Seeing such a deplorable situation, Laxman Nayak Laxman Nayak was devastated. There was no sign of happiness on the face, no vibration of the free hill of freedom.
At the same time, he was influenced by Aluri Sitaram Raju, the leader of the Rambha Rebellion. Gradually, Lakshman Nayak became a rebel. He is waiting for an opportunity to improve the situation of the indigenous people there. Eventually, an opportunity arose for him to become a mustard in the 1930s.
Having held that position, he made some improvements in his area and became popular. But that improvement and progress was not as expected. So his mental state was as painful as ever. Just then another opportunity arose. The message of the Indian National Congress gaining independence reached the remote Koraput district.
Aware of the message of the Congress, Laxman Nayak was attracted to the party. He first became a member of the General Assembly through the Chariana. He was later elected chairman of the Tentuligumma Primary Congress Committee and later a member of the Koraput District Congress Committee. He later publicly conveyed the Congress message that he was being referred to as “Malkangiri Gandhi.” He was sentenced to nine months of rigorous imprisonment in the Matil area of the 180-year-old private law-abiding movement.
He was released from prison in 1922. He later vowed to join the Quit India Movement, led by Mahatma Gandhi.
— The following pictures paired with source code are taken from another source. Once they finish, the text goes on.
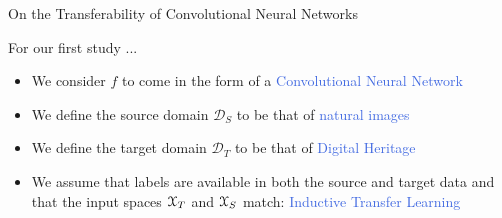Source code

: \documentclass{beamer}
\begin{document}
\begin{frame}{On the Transferability of Convolutional Neural Networks}

	For our first study ...
	\bigskip
	\begin{itemize}
		\item We consider $f$ to come in the form of a \textcolor{RoyalBlue}{Convolutional Neural Network}
		\item We define the source domain $\mathcal{D}_S$ to be that of \textcolor{RoyalBlue}{natural images}
		\item We define the target domain $\mathcal{D}_T$ to be that of \textcolor{RoyalBlue}{Digital Heritage}
		\item We assume that labels are available in both the source and target data and that the input spaces ${\cal X}_T$ and ${\cal X}_S$ match: \textcolor{RoyalBlue}{Inductive Transfer Learning}
	\end{itemize}

\end{frame}
\end{document}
He encouraged ordinary people as well to take part in solving this great task: “One of the things you and other people can do is keep up the pressure … there are going to be some difficult decisions for government”. At his urging, on August 21, hundreds of indigenous peoples marched on the Congress, holding the Congress flag.
There, Laxman Nayak was beaten by police, who fainted and later returned home. He was arrested by the police on September 2 and sent to the Berhampur Jail. He was eventually hanged on March 24, 1933. On his way to Fashikhunta, he had his last words, “If there is a sun and a moon in the sky, you will see that Swaraj must come.” That’s the decent thing to do, and it should end there.